Aficionados de RD Congo celebran el Mundial en Bunia pese a la epidemia de ébola

Imagen gracias a: Primicias

Aficionados de RD Congo celebran el Mundial en Bunia pese a la epidemia de ébola

NOTICIAS

En República Democrática de Congo, el entusiasmo por la selección nacional, que regresó a un Mundial después de 52 años al enfrentar a Portugal, se impuso por momentos al miedo generado por la decimoséptima epidemia de ébola, con impacto en la provincia de Ituri.

En Bunia, capital de Ituri, los hinchas de RD Congo vivieron una jornada marcada por la celebración en torno al partido ante Portugal, en el marco del Mundial 2026. En medio de la epidemia de ébola que afecta a la región, el fervor por la selección nacional logró imponerse por instantes al temor.

El encuentro representó el regreso de los 'Leopardos' a la Copa del Mundo tras 52 años. En su primera participación del torneo, RD Congo empató 1-1 contra Portugal. La última clasificación del equipo a un Mundial había ocurrido en 1974, cuando el país se llamaba Zaire y estaba bajo la dictadura de Mobutu Sese Seko (1965-1997).
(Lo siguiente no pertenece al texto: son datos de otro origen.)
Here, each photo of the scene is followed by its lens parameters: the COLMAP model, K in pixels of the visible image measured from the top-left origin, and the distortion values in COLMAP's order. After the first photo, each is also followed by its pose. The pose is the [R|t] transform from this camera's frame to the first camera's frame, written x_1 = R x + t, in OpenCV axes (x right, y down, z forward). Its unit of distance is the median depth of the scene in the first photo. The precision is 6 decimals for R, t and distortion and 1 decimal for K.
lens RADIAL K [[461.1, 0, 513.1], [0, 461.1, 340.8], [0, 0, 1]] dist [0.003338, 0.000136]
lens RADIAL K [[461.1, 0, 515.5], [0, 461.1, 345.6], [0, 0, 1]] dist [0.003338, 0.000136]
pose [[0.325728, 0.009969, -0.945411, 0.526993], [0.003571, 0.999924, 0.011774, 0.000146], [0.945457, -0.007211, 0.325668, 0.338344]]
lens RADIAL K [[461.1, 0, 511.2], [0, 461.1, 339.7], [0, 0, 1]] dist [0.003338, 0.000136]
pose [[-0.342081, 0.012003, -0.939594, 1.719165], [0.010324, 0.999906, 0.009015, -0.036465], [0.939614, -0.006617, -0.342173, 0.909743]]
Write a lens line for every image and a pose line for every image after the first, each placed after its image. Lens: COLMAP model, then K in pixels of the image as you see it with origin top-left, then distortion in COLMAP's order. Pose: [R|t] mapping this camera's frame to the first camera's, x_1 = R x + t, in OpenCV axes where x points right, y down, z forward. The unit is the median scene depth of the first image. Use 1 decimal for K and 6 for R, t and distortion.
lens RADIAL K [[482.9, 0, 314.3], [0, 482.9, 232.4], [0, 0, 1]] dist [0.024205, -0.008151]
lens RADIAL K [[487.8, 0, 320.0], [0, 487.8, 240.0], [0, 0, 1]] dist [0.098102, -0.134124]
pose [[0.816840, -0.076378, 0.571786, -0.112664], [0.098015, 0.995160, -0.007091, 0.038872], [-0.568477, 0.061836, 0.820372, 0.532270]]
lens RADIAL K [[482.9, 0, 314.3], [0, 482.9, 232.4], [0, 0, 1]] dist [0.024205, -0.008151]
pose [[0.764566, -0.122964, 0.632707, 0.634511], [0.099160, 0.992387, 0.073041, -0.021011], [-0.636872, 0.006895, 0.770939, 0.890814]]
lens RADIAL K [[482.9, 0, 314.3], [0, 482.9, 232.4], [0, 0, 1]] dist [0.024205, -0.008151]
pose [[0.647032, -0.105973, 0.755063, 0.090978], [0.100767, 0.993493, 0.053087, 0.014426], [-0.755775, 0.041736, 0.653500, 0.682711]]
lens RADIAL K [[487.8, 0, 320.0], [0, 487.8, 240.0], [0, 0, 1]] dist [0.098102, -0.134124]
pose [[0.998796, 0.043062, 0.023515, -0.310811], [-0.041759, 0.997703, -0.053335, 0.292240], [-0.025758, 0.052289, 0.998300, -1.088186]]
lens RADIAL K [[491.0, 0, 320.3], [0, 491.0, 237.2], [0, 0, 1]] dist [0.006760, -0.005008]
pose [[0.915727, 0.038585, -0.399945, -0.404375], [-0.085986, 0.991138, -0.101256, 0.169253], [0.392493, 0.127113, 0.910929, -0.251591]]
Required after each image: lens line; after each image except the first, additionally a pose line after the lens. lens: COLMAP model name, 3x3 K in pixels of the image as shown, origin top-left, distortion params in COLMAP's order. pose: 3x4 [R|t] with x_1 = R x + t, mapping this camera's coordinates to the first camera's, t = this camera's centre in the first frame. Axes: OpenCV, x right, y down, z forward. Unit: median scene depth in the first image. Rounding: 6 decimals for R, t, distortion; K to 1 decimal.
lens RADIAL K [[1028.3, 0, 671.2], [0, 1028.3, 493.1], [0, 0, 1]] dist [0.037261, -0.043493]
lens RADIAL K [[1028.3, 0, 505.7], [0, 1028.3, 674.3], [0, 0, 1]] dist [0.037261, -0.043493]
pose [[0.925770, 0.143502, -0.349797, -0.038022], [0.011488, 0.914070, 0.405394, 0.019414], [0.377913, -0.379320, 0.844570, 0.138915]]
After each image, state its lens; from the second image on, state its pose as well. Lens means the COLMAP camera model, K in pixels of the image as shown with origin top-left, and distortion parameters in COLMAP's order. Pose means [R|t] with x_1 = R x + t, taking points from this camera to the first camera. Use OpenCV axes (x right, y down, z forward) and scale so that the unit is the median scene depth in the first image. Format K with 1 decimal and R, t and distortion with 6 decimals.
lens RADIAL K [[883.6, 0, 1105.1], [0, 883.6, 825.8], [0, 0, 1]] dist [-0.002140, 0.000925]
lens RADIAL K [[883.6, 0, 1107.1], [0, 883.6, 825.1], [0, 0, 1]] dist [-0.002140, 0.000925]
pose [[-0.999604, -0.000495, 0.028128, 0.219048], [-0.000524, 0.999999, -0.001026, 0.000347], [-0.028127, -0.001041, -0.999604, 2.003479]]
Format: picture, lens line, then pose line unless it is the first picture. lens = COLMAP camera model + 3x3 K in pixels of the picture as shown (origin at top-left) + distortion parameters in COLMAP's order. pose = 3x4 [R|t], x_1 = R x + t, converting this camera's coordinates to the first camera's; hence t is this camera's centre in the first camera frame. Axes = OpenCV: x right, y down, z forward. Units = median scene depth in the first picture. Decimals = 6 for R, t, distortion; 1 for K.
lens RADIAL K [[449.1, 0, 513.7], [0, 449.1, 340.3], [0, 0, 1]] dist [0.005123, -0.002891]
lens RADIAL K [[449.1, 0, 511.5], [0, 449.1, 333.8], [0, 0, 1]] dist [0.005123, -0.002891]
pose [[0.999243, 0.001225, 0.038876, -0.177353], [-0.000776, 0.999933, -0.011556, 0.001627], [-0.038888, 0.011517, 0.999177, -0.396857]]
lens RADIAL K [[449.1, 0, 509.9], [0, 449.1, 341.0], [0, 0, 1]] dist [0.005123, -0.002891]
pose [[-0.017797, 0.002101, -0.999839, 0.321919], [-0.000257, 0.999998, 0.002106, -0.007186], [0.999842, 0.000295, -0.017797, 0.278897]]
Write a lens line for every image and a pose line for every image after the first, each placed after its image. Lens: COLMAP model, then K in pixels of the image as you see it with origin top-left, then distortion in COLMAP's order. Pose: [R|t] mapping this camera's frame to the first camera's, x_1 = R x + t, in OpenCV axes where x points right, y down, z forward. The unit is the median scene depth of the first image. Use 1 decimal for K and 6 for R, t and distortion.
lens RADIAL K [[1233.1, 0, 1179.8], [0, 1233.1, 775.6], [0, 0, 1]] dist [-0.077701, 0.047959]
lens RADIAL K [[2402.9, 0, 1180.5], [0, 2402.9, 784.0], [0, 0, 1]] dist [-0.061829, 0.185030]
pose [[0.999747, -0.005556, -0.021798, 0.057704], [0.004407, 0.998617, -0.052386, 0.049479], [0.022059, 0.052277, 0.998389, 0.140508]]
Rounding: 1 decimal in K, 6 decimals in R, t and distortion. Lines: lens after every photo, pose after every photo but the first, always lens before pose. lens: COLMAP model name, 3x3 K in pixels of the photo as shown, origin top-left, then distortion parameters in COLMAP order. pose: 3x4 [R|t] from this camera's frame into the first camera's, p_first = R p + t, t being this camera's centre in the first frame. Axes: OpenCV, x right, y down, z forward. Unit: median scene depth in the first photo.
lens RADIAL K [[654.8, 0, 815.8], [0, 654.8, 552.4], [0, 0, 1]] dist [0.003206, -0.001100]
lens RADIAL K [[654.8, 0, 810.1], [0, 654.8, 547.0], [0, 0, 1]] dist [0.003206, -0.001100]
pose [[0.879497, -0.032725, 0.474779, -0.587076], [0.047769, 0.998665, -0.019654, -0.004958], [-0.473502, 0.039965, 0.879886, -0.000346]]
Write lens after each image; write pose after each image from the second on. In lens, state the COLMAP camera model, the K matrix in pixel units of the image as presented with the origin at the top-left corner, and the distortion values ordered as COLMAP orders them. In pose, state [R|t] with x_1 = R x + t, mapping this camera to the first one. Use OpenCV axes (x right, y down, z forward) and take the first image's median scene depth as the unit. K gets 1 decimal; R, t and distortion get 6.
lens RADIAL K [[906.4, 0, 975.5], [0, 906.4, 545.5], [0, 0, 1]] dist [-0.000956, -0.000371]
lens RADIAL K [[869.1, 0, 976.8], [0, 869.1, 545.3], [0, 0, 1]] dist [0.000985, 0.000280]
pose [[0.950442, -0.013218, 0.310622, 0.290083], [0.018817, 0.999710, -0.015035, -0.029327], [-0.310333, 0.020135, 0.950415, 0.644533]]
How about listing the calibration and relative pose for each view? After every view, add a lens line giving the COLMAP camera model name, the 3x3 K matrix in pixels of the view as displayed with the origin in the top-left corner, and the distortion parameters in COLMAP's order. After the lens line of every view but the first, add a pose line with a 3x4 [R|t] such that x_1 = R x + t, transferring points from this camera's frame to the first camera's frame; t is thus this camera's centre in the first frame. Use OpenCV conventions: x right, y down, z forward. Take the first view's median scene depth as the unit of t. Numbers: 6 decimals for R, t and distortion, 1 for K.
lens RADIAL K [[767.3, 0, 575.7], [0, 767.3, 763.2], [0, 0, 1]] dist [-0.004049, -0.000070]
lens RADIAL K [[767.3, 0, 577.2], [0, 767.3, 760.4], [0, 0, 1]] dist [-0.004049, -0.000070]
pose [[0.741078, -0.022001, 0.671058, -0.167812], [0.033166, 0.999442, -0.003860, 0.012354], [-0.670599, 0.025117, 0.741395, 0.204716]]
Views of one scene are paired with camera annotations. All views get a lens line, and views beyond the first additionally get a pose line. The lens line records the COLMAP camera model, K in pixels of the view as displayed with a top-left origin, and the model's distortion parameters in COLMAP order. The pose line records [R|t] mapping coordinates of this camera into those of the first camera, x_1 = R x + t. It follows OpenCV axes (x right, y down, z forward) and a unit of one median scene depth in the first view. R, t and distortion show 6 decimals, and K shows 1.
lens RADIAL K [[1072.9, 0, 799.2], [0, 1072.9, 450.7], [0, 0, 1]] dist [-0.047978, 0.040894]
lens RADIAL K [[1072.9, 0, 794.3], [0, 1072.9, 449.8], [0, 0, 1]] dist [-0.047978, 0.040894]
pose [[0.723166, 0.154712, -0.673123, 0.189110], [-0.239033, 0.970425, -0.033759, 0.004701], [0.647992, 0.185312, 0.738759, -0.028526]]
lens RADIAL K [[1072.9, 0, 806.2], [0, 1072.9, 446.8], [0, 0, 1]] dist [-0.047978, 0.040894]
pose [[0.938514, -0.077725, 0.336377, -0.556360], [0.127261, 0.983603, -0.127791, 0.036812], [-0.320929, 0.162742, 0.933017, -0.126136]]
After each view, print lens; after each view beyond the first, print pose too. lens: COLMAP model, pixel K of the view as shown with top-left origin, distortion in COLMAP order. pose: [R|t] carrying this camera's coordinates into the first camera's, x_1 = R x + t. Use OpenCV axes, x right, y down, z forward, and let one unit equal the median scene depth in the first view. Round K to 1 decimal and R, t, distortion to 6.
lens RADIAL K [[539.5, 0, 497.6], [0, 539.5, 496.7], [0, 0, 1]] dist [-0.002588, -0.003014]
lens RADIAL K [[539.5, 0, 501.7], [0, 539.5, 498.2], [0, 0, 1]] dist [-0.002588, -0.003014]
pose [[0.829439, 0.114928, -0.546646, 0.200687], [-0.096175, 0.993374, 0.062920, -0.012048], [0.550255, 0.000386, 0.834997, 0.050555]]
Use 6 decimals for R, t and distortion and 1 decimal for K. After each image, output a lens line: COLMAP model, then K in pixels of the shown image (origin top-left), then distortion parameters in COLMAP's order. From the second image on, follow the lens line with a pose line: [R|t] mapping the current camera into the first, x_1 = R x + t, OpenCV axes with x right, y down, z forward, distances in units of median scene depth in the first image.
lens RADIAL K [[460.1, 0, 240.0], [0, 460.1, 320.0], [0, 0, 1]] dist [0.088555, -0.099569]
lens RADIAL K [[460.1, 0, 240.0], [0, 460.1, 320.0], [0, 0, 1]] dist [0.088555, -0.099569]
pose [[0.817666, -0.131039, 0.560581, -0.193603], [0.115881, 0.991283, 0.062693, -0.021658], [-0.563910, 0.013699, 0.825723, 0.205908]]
Al caer la noche en el centro de Bunia, una multitud se reunió alrededor de una modesta televisión. En una zona donde se preparaban brochetas para vender, el dueño de un puesto instaló una pantalla para que la gente pudiera seguir el partido.

Con el inicio del juego, la concentración se mantuvo en silencio durante un tiempo, en parte por la tensión del partido: Portugal abrió el marcador en los primeros cinco minutos. También pesaba el agotamiento de un mes completo intentando escapar del ébola.

Héritier Kimbimbi, aficionado con una bandera de la RD Congo sobre los hombros, expresó que necesitaban momentos de alegría que permitieran olvidar, al menos por un instante, la pérdida de hermanos y hermanas. En Ituri, provincia remota del noreste de RD Congo, la epidemia se encuentra en el centro de la decimoséptima crisis, declarada el 15 de mayo. El virus ha contagiado a 837 personas y ha provocado 196 muertes, de acuerdo con el último balance oficial. Solo en Bunia se confirmaron 215 casos, mientras que las capacidades de testeo siguen siendo precarias, y la magnitud total de la crisis aún no se conoce, según científicos y autoridades sanitarias internacionales.

Aun así, durante los 90 minutos del partido, una parte de los casi 100 millones de congoleños aseguró poder desconectar de la epidemia, del conflicto en el este del país y de los ataques de los grupos armados.

Antes de la tarde, cerca de un centenar de jóvenes se habían reunido frente a una pantalla gigante en el centro de la ciudad, con banderas de la RD Congo pintadas en la cara y con la camiseta de la selección nacional. Sin embargo, no pudieron reunirse como esperaban: a finales de mayo, las autoridades prohibieron las reuniones de más de 50 personas.

En Bunia, Héritier Dubo criticó que, aunque todos los días se difunden anuncios sobre el ébola, para el partido se apagó la pantalla gigante. Claude Maniwa, taxista en la ciudad, también señaló su molestia: muchos no tienen televisión ni suscripción y los problemas de electricidad persisten. Maniwa agregó que las autoridades los decepcionan y que planea destrozar la pantalla gigante, aunque reconoció que la tensión bajó y que los jóvenes se fueron a buscar comercios o restaurantes para continuar viendo el partido.

En otro bar de la ciudad, Antoinette Makasi dijo estar contenta por haber encontrado un televisor encendido. Afirmó que para ella es “un honor apoyar a mi país” y que, minimizando “el distanciamiento social”, en casa se aseguraría de desinfectarse.

Cerca del descanso, el bar se puso en pie y estalló en gritos, mientras en la calle la euforia iluminaba los rostros. Algunos jóvenes saltaron con los brazos en alto. Fue un momento histórico para la selección: es la primera vez que la RD Congo marca un gol en una Copa del Mundo.